ESPN’s Dick Vitale To Take Remainder Of Basketball Season Off To Rest Up For Vocal Surgery

ESPN’s Dick Vitale To Take Remainder Of Basketball Season Off To Rest Up For Vocal Surgery

ESPN’s longtime college basketball analyst Dick Vitale will take the rest of the season off to rest his voice ahead of planned vocal surgery, he said Monday. He said he plans to be back in action at the start of the 2022-23 season, which would be his 43rd calling games for the network.


Writing on ESPN’s Front Row site, Vitale, who returned to work in November after battling two separate forms of cancer in 2021, said he was diagnosed with Dysplasia and ulcerated lesions of the vocal cords and would need surgery. That will require “an even longer T.O., Baby!” he wrote in a nod to one of his signature lines, meaning he will have to shut down for the rest of the season.

“So, while I’m heartbroken that I won’t appear on ESPN for the rest of this season, I’m encouraged by the progress,” he wrote. “In fact, it appears that by resting my voice for the past three weeks, I’ve reduced the inflammation by 60 percent.

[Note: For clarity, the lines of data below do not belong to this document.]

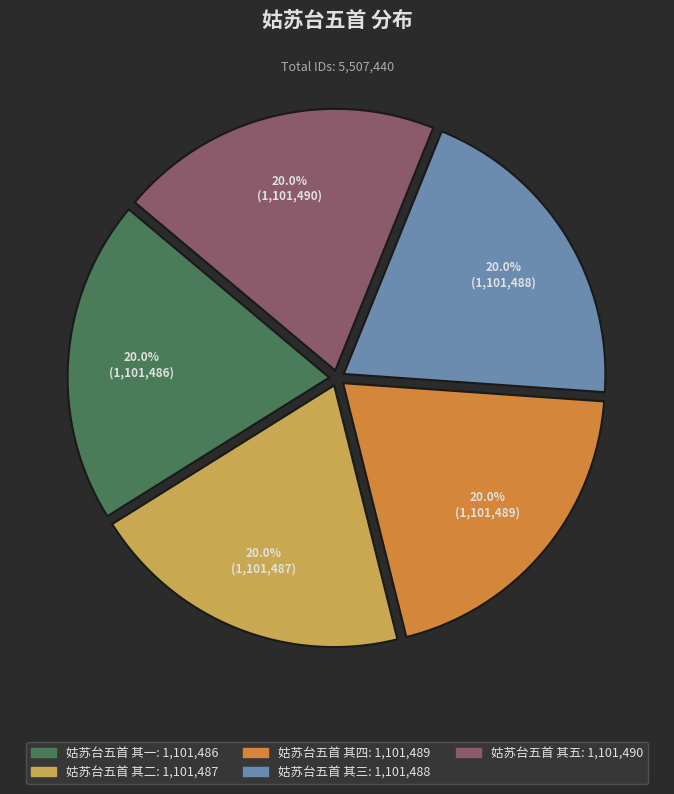

The 姑苏台五首 其五 slice represents 20% of the pie. True or false?

True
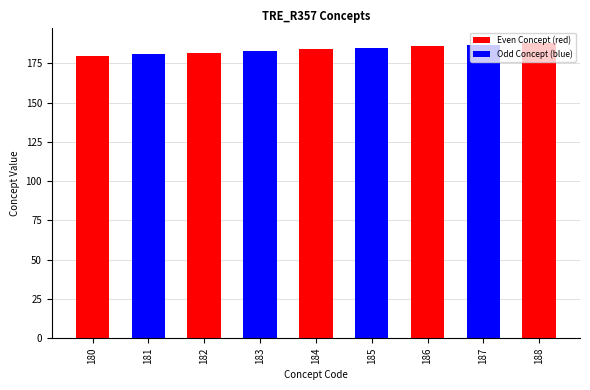

What is the sum of the values at 185 and 188?

373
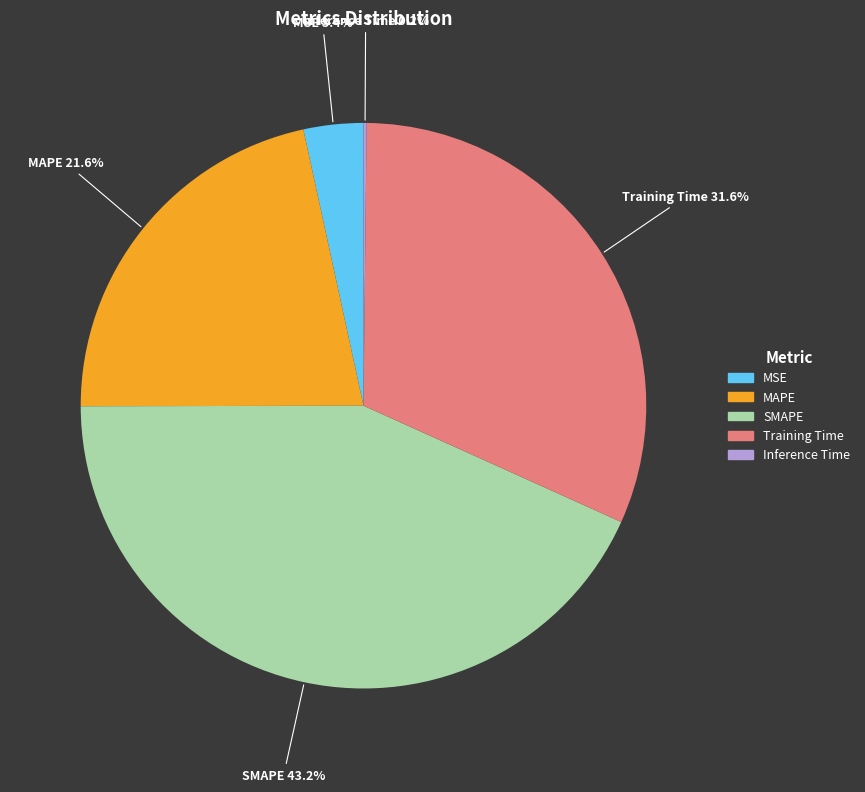

What is the largest slice in the pie chart?

SMAPE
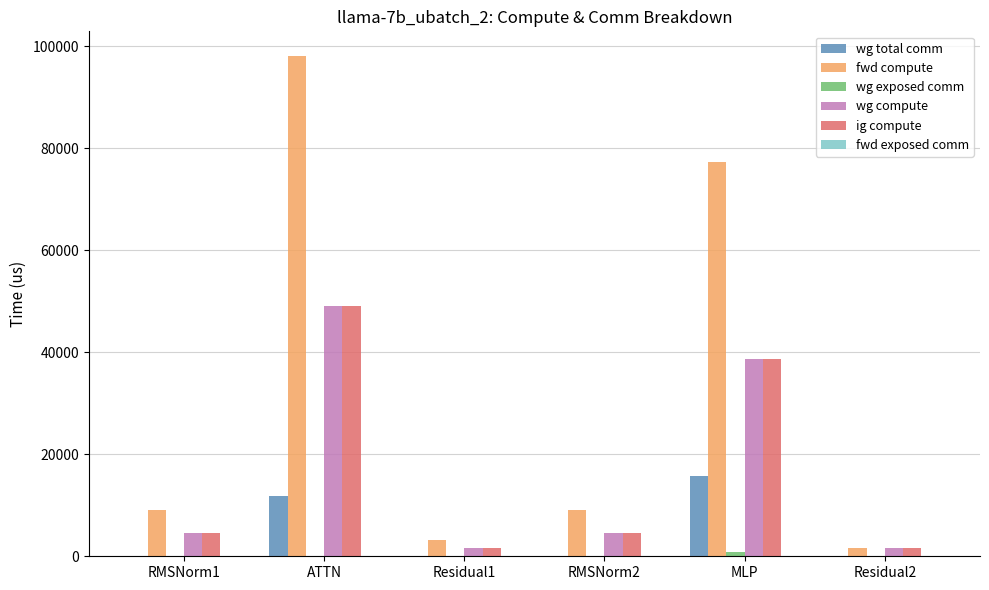

How many data points does each series have?

6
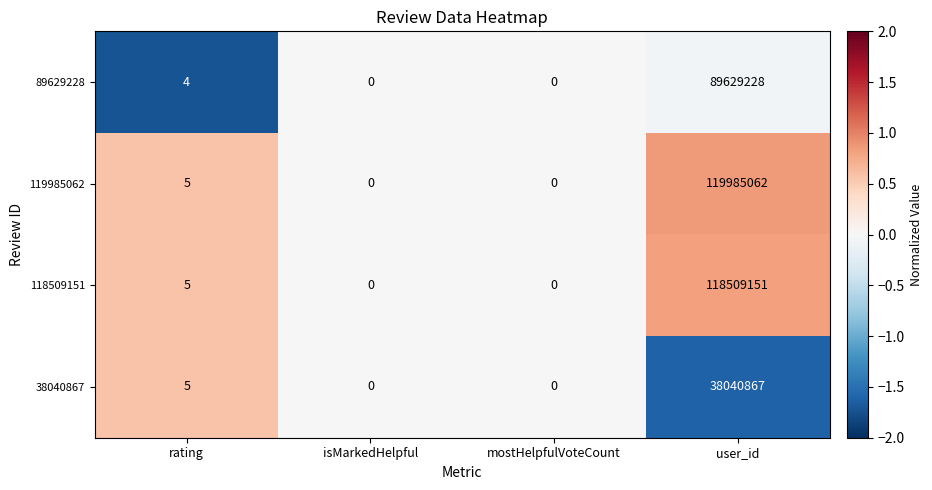

What is the difference between the maximum and second lowest values in the 118509151 series?

118509151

Let’s hope the added rest will help it heal some more, and things will look even better when I go for my next follow-up visit on Feb. 16. Once the inflammation heals, we will set a date for surgery.”


Vitale, a unabashed cheerleader of the game, a former coach who has called more than 1000 games for ESPN and ABC,  was inducted into the Naismith Memorial Basketball Hall of Fame in 2008. A fixture in the sport, his emotional return to ESPN in November to call the Gonzaga-UCLA game was as talked about as the game between the nation’s top two teams.


The 82-year-old had surgery to remove melanoma in 2021 and just weeks later was diagnosed with lymphoma. He wrote today that “no doubt these past five months have been emotionally and physically frustrating,” but thanked his doctors and ” the calls, texts, and social media expressions of encouragement from friends, colleagues, fans, media and members of my ESPN family.”